(Page text)
▽

Potentially relevant to the current study is the fact that the frequency of letters and their combinations (e.g., bigram frequency, the frequency with which two adjacent letters occur within a language) can aid in language selection and word recognition for bilingual readers (e.g., Grainger & Beauvillain, 1987; Thomas & Allport, 2000; Vaid & Frenck-Mestre, 2002; Van Kesteren et al., 2012). It is indeed possible that the frequency of particular letter combinations in the masks used may aid in language selection and lexical access. However, the majority of this research has investigated single-word foveal processing of bilingual readers, and it remains to be seen how bigram frequencies may affect parafoveal processing during sentence reading. While Fernandez et al. (2020) did not directly investigate bigram frequency, they did use five types uninformative gaze-contingent masks that shared no features with the critical word (rock), two of which are particularly relevant: the “English-like” pseudo-word masks (mish) and “German-like” pseudo-word masks (mand, Schröter & Schroeder, 2018). They found that neither L1 English speakers nor L1 German/L2 English speakers were sensitive to the language-specificity of the pseudo-word masks (i.e., there were no differences between a target word that was masked with a more “German-like” pseudo-word or more “English-like” pseudo-word). This suggests that sensitivity to language-specific sub-lexical orthographic information may not arise in early stages of parafoveal processing, but rather emerge during later stages of lexical access or during foveal processing.

While the above six studies suggest that L2 readers are at minimum able to make use of visual/orthographic-level parafoveal information regardless of the L1/L2 language combination (as reflected in an N+1 orthographic preview benefit, and in N+1 interference when uninformative masks are used), it remains unclear whether they are able to process N+1 semantic information. It seems that for L2 readers, similar to L1 readers, N+1 semantic processing only occurs in some languages and under certain circumstances. For example, L2 readers of languages that map meaning more directly onto their orthography (like Chinese) seem able to extract semantic information parafoveally as well, at least when masks are presented in their L1. Given that there is a lack of research on L2 parafoveal processing, and that much of what has been done is investigating the somewhat elusive semantic N+1 benefit, in the current study we directly investigate orthographic and semantic processing by both L1 and L2 speakers of English.

△

(Directions)
(A) Summarize the passage on parafoveal processing in second-language readers in two sentences.
(B) Write the next paragraph of the passage on parafoveal processing in second-language readers, picking up right after its final sentence.

(Supplied information)
▽

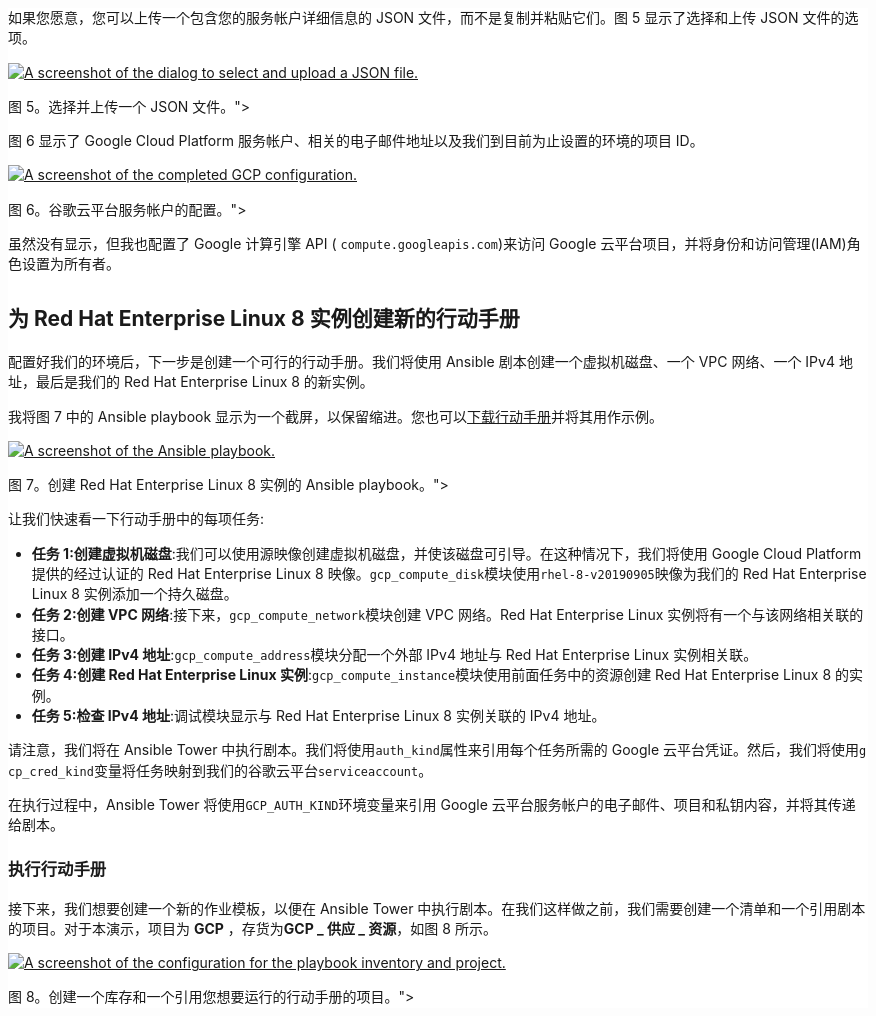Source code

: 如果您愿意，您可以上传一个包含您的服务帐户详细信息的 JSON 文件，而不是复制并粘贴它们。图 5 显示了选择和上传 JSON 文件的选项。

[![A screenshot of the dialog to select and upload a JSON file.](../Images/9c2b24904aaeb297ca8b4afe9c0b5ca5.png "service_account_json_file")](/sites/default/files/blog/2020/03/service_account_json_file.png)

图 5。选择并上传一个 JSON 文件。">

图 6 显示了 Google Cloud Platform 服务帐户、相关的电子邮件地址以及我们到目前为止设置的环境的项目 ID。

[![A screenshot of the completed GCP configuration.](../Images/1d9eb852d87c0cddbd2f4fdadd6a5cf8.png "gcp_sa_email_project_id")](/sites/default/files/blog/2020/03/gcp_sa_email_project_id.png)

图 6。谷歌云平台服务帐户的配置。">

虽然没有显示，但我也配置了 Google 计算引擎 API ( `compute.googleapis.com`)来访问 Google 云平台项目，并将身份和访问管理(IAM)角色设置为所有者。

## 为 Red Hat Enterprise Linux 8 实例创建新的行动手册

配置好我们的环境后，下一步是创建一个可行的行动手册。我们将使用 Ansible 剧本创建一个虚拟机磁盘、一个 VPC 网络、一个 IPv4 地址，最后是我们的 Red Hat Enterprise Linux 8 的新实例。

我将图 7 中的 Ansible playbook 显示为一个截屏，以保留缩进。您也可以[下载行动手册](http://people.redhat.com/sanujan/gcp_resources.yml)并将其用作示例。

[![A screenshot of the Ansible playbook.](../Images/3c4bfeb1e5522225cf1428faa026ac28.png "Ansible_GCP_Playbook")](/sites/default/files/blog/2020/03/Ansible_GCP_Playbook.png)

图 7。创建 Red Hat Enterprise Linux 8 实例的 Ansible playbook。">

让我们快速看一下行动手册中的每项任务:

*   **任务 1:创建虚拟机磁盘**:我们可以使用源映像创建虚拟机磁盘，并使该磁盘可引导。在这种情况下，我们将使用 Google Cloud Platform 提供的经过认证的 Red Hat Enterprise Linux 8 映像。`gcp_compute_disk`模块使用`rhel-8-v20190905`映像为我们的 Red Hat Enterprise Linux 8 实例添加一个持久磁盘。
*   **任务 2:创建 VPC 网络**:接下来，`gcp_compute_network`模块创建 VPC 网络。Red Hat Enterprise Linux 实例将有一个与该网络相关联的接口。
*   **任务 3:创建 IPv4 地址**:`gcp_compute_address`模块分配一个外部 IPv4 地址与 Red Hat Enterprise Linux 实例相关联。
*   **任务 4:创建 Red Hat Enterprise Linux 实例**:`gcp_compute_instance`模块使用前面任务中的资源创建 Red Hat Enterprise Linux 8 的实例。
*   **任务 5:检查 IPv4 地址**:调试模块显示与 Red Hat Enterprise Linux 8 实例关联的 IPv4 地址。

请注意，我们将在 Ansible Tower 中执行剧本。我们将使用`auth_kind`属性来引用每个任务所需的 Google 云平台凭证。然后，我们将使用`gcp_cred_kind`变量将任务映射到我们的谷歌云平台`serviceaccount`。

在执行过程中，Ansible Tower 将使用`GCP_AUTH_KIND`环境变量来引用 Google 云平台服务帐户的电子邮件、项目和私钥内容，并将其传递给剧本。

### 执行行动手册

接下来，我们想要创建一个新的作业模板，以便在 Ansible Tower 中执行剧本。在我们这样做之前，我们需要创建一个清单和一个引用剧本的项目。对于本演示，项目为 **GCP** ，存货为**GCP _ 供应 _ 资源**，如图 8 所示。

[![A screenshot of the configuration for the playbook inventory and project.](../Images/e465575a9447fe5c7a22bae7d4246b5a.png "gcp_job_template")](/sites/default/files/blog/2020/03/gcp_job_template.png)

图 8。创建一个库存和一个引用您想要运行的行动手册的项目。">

△

(Outputs by task)
(A) Letter and bigram frequencies can aid language selection and word recognition for bilingual readers, but most of this research has examined single-word foveal processing, and Fernandez et al. (2020) found that neither L1 English nor L1 German/L2 English speakers were sensitive to whether pseudo-word masks were "English-like" or "German-like." Earlier studies suggest that L2 readers can use visual/orthographic parafoveal information, but whether they process N+1 semantic information remains unclear, so the current study directly investigates orthographic and semantic processing by both L1 and L2 speakers of English.

(B)
Current study

Given the general dearth of evidence on parafoveal processing in L2, our aim was to expand research in this area and investigate both orthographic and semantic parafoveal processing in L1 and L2 readers of English. Specifically, we tested a group of 51 native English speakers (L1 readers), and another group of 51 native German speakers (L2 readers) who were also proficient in English as established via an English proficiency test. Recall that previous research has found an N+1 semantic preview benefit for native German speakers tested in their L1, which is at least partly due to the clear spelling-to-sound correspondence in German (Hohenstein et al., 2010; Hohenstein & Kliegl, 2014). Our group comparison between L1 and L2 readers of English is therefore particularly interesting because the stronger spelling-to-sound correspondence in the native language (German) of our English L2 readers may lead to more efficient processing of parafoveally viewed German translation masks in those readers (even when they are reading in their more opaque second language, i.e., English). We used six different types of parafoveal mask for our GCB study: (1) a mask that was identical to the critical word of interest (no display change), (2) a non-word mask partial matched in orthography with the critical word (e.g., wook for the critical word wood), (3) a non-word mask matched in ascending and descending letters with the critical word (e.g., zwwl for the critical word wood), (4) a German non-cognate translation of the critical word (e.g., holz for wood), (5) a non-word mask partial matched in orthography with the German translation of the critical word (e.g., holn), and, finally, (6) a nonword string matched in ascending and descending letters with the German translation of the critical word (e.g., kxfs). The German non-cognate translation masks were taken from Friel and Kennison (2001), who ensured that the meanings of these translations could not be correctly guessed by native speakers of English without any prior exposure to German. It was therefore safe to assume that our L1 English participants would treat these non-cognate translations as non-words.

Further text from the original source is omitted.